IFB Partners, the UK Centre for Ecology and Hydrology (UKCEH) and the University of York are entering an exciting new partnership with the potential to expand the impact of their science through nature-based solutions. Sustainability investor Greensphere Capital will raise a £150 million fund designed to invest in and expand world-leading start-up and spin-out businesses that successfully commercialise solutions which mitigate against the dual crises of climate change and biodiversity loss in the UK and internationally.
Greensphere is partnering with science institutes and organisations to form the Gaia Sciences Innovation partnership. This will invest in businesses linked to these institutions, generating investment for science activities, including agriculture, biodiversity, forestry and habitat restoration with real-world applications.
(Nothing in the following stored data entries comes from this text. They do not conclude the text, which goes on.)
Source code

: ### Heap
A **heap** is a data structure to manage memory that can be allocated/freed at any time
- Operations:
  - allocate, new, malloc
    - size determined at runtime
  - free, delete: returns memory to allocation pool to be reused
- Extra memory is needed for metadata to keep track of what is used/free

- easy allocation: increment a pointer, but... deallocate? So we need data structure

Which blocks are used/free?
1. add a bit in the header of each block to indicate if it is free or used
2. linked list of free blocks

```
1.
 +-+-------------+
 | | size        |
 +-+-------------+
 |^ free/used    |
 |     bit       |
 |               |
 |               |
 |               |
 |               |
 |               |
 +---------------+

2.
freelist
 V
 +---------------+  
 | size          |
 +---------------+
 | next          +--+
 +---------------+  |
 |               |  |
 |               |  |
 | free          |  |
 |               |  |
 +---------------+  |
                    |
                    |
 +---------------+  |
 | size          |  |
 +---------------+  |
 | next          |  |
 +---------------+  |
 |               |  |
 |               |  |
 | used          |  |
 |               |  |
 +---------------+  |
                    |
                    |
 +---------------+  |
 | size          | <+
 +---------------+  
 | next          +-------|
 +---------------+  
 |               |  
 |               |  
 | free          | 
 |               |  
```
Dr Stuart Wainwright, Chief Executive at UKCEH, commented: “We are excited to be a founding institute in this initiative, which will catalyse innovation across UKCEH, generating solutions to global environmental challenges such as reversing biodiversity loss, improving soil health, mitigating climate change and managing landscapes sustainably. This presents a fantastic opportunity to maximise the impact of our research and innovation, as well as to build new science collaborations across partner institutes, so that together, people and nature can prosper.”
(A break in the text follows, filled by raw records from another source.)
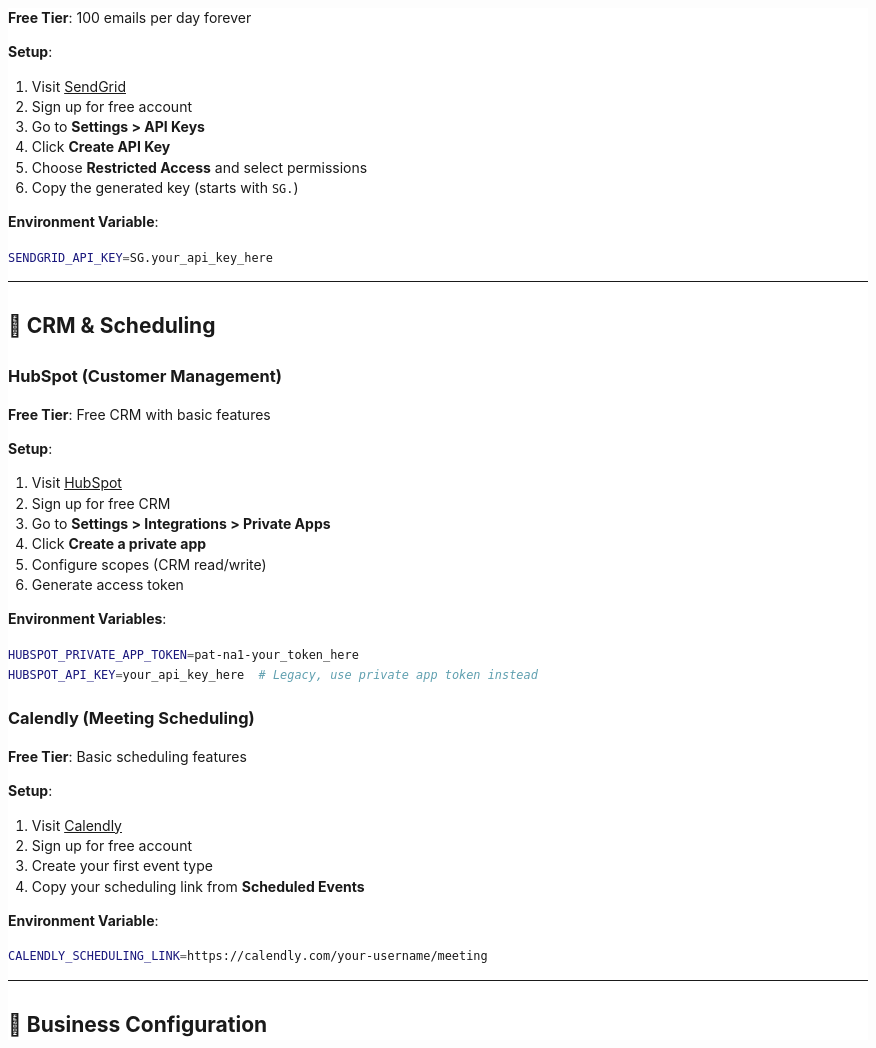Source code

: **Free Tier**: 100 emails per day forever

**Setup**:
1. Visit [SendGrid](https://app.sendgrid.com/settings/api_keys)
2. Sign up for free account
3. Go to **Settings > API Keys**
4. Click **Create API Key**
5. Choose **Restricted Access** and select permissions
6. Copy the generated key (starts with `SG.`)

**Environment Variable**:
```bash
SENDGRID_API_KEY=SG.your_api_key_here
```

---

## 🎯 CRM & Scheduling

### HubSpot (Customer Management)

**Free Tier**: Free CRM with basic features

**Setup**:
1. Visit [HubSpot](https://app.hubspot.com/signup)
2. Sign up for free CRM
3. Go to **Settings > Integrations > Private Apps**
4. Click **Create a private app**
5. Configure scopes (CRM read/write)
6. Generate access token

**Environment Variables**:
```bash
HUBSPOT_PRIVATE_APP_TOKEN=pat-na1-your_token_here
HUBSPOT_API_KEY=your_api_key_here  # Legacy, use private app token instead
```

### Calendly (Meeting Scheduling)

**Free Tier**: Basic scheduling features

**Setup**:
1. Visit [Calendly](https://calendly.com/signup)
2. Sign up for free account
3. Create your first event type
4. Copy your scheduling link from **Scheduled Events**

**Environment Variable**:
```bash
CALENDLY_SCHEDULING_LINK=https://calendly.com/your-username/meeting
```

---

## 🏢 Business Configuration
University of York Vice-Chancellor, Professor Charlie Jeffery, said: “We have some of the best researchers working on solutions to many of society’s most challenging environmental issues. This vital collaboration highlights the University’s commitment to creating a fairer and more sustainable future for all by harnessing knowledge from our discovery-led research to provide innovative solutions in the global fight against climate change and biodiversity loss."
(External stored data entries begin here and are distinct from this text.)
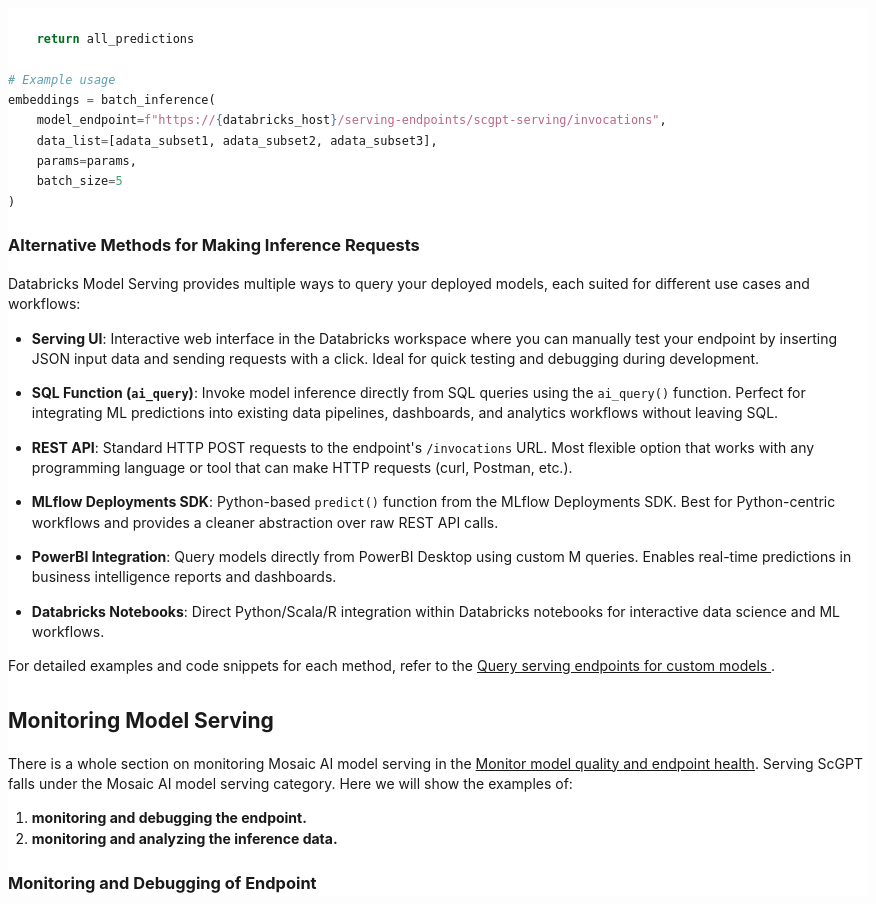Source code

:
 ```python
    
    return all_predictions

# Example usage
embeddings = batch_inference(
    model_endpoint=f"https://{databricks_host}/serving-endpoints/scgpt-serving/invocations",
    data_list=[adata_subset1, adata_subset2, adata_subset3],
    params=params,
    batch_size=5
)
```

### Alternative Methods for Making Inference Requests

Databricks Model Serving provides multiple ways to query your deployed models, each suited for different use cases and workflows:

- **Serving UI**: Interactive web interface in the Databricks workspace where you can manually test your endpoint by inserting JSON input data and sending requests with a click. Ideal for quick testing and debugging during development.

- **SQL Function (`ai_query`)**: Invoke model inference directly from SQL queries using the `ai_query()` function. Perfect for integrating ML predictions into existing data pipelines, dashboards, and analytics workflows without leaving SQL.

- **REST API**: Standard HTTP POST requests to the endpoint's `/invocations` URL. Most flexible option that works with any programming language or tool that can make HTTP requests (curl, Postman, etc.).

- **MLflow Deployments SDK**: Python-based `predict()` function from the MLflow Deployments SDK. Best for Python-centric workflows and provides a cleaner abstraction over raw REST API calls.

- **PowerBI Integration**: Query models directly from PowerBI Desktop using custom M queries. Enables real-time predictions in business intelligence reports and dashboards.

- **Databricks Notebooks**: Direct Python/Scala/R integration within Databricks notebooks for interactive data science and ML workflows.

For detailed examples and code snippets for each method, refer to the [Query serving endpoints for custom models
](https://learn.microsoft.com/en-us/azure/databricks/machine-learning/model-serving/score-custom-model-endpoints).


## Monitoring Model Serving

There is a whole section on monitoring Mosaic AI model serving in the [Monitor model quality and endpoint health](https://docs.databricks.com/aws/en/machine-learning/model-serving/monitor-diagnose-endpoints). Serving ScGPT falls under the Mosaic AI model serving category. Here we will show the examples of:  
1. **monitoring and debugging the endpoint.**  
2. **monitoring and analyzing the inference data.**


### Monitoring and Debugging of Endpoint
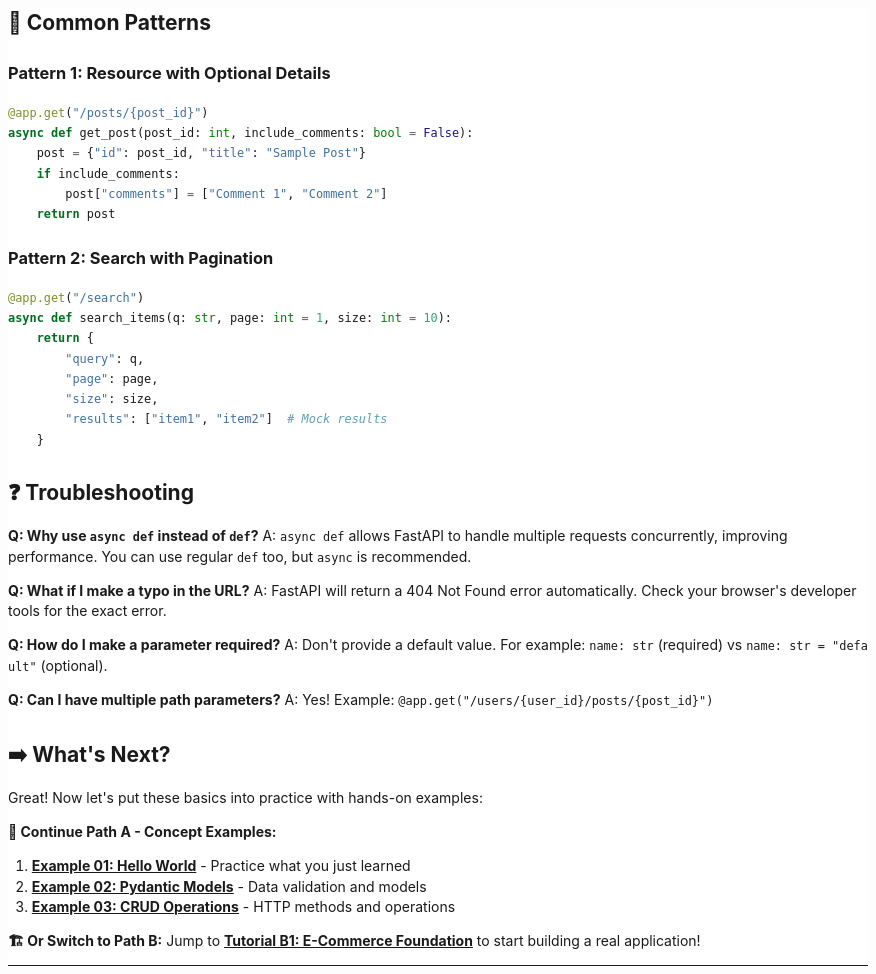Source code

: ## 🔧 Common Patterns

### Pattern 1: Resource with Optional Details
```python
@app.get("/posts/{post_id}")
async def get_post(post_id: int, include_comments: bool = False):
    post = {"id": post_id, "title": "Sample Post"}
    if include_comments:
        post["comments"] = ["Comment 1", "Comment 2"]
    return post
```

### Pattern 2: Search with Pagination
```python
@app.get("/search")
async def search_items(q: str, page: int = 1, size: int = 10):
    return {
        "query": q,
        "page": page,
        "size": size,
        "results": ["item1", "item2"]  # Mock results
    }
```

## ❓ Troubleshooting

**Q: Why use `async def` instead of `def`?**
A: `async def` allows FastAPI to handle multiple requests concurrently, improving performance. You can use regular `def` too, but `async` is recommended.

**Q: What if I make a typo in the URL?**
A: FastAPI will return a 404 Not Found error automatically. Check your browser's developer tools for the exact error.

**Q: How do I make a parameter required?**
A: Don't provide a default value. For example: `name: str` (required) vs `name: str = "default"` (optional).

**Q: Can I have multiple path parameters?**
A: Yes! Example: `@app.get("/users/{user_id}/posts/{post_id}")`

## ➡️ What's Next?

Great! Now let's put these basics into practice with hands-on examples:

**🎯 Continue Path A - Concept Examples:**
1. **[Example 01: Hello World](../../examples/01-hello-world/)** - Practice what you just learned
2. **[Example 02: Pydantic Models](../../examples/02-pydantic-models/)** - Data validation and models
3. **[Example 03: CRUD Operations](../../examples/03-crud-basics/)** - HTTP methods and operations

**🏗️ Or Switch to Path B:**
Jump to **[Tutorial B1: E-Commerce Foundation](../apply-ecommerce.md)** to start building a real application!

---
Divya Seshamani, Managing Partner at Greensphere Capital, said: “In the face of the global climate and biodiversity crises, we urgently need more investment into solutions based on the best available science. Mitigating these real risks requires evidence-led, science-based solutions, not anecdotes and spin.”
The focus of the fund is on solutions that mitigate the impact of climate change and biodiversity loss, with a focus on three primary areas:
- Making agriculture and forestry more sustainable and enhancing or restoring land and water-based ecosystems, with applications such as natural pest control, green fertiliser and products that enhance soil health, afforestation and habitat restoration advisory, enhanced carbon dioxide sequestration, and improved watershed management.
- Providing technology and expertise that can underpin and unlock green financial markets. This includes technologies to measure, monitor and verify biodiversity and climate impacts, such as for environmental DNA collection and sequencing, sensors for tracking water and soil health, computational genetics, and AI for assessing climate and nature-related risks.
- Investing in solutions that improve the resilience of human supply chains (from food to medicine) and ease pressures on ecosystems or adapt to changing conditions, for example through climate-resilient food crops, developing alternatives that displace drivers of deforestation such as meat, dairy and palm oil, and using plants for drug discovery or producing bioactive compounds.